New Bank of Japan board member Yutaka Harada said yesterday it is “impossible” to consider the central bank’s 2% inflation target and the two-year timeframe for achieving it as “rigid” goals.
The remark contradicts BoJ Governor Haruhiko Kuroda’s stance that the central bank ought to persist in hitting 2% inflation within a deadline, which is now set for during or around the fiscal year that will begin April 1.
The BoJ adopted in April 2013, and expanded in October last year, quantitative and qualitative easing to accelerate inflation to 2% in a country that has been mired in deflation for the past decade-and-a-half.
But core consumer inflation slowed to 0.2% in January due largely to the pressure from falling oil prices, keeping alive market expectations of further monetary easing.
“Various things happen in the economy, so it’s hard and even impossible to consider the 2% inflation target and the two-year timeframe for hitting it as rigid goals,” Harada told his inaugural news conference.
“But the 2% inflation target is an important commitment and led to the current economic recovery,” he said.
A former Waseda University professor known as a vocal advocate of aggressive monetary easing, Harada replaced Ryuzo Miyao, an academic whose five-year term ended on Wednesday. Harada added there was still room to expand the BoJ’s government debt purchases but saw no need to ease policy now, which would quell speculation that the central bank would expand policy next month.
He also indicated he was likely to vote in line with the BoJ governor, meaning he could support Kuroda in the future if further monetary easing was needed to push up inflation.
Harada said a lack of improvement in Japan’s deflationary mindset and stalling inflation would be the trigger for any expansion in quantitative easing.
Japan was mired in deflation for 15 years, and consumers became so accustomed to falling prices that central bankers placed a lot of emphasis on changing this mindset.
“I think what’s important is to ensure that inflation does not sharply exceed 2%, and to prevent deflationary mindset from heightening again,” he said.
Harada joins a board deeply divided between Kuroda and his two deputies, who are adamant about hitting the price target, and the six other members who are cautious of acting again just to accelerate inflation.
The government will have another chance to shift the board’s balance in favour of Kuroda when the term of Yoshihisa Morimoto, who voted against the October easing, expires in June.

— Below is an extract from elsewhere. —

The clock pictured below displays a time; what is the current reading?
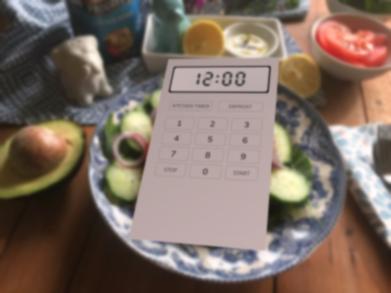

Many market players expect the BoJ will ease again sometime during 2015, with some predicting action as early as April, when the BoJ issues new long-term price forecasts.
Harada said there could be limits to expanding the BoJ’s purchases of exchange-traded funds and real estate investment trusts, and indicated he would favour additional government debt purchases as a way to ease policy.
When Japan’s economy reaches full employment the jobless rate would be around 2.5%, Harada said. This is well below the current rate of 3.6%, which means he still sees some slack in the economy.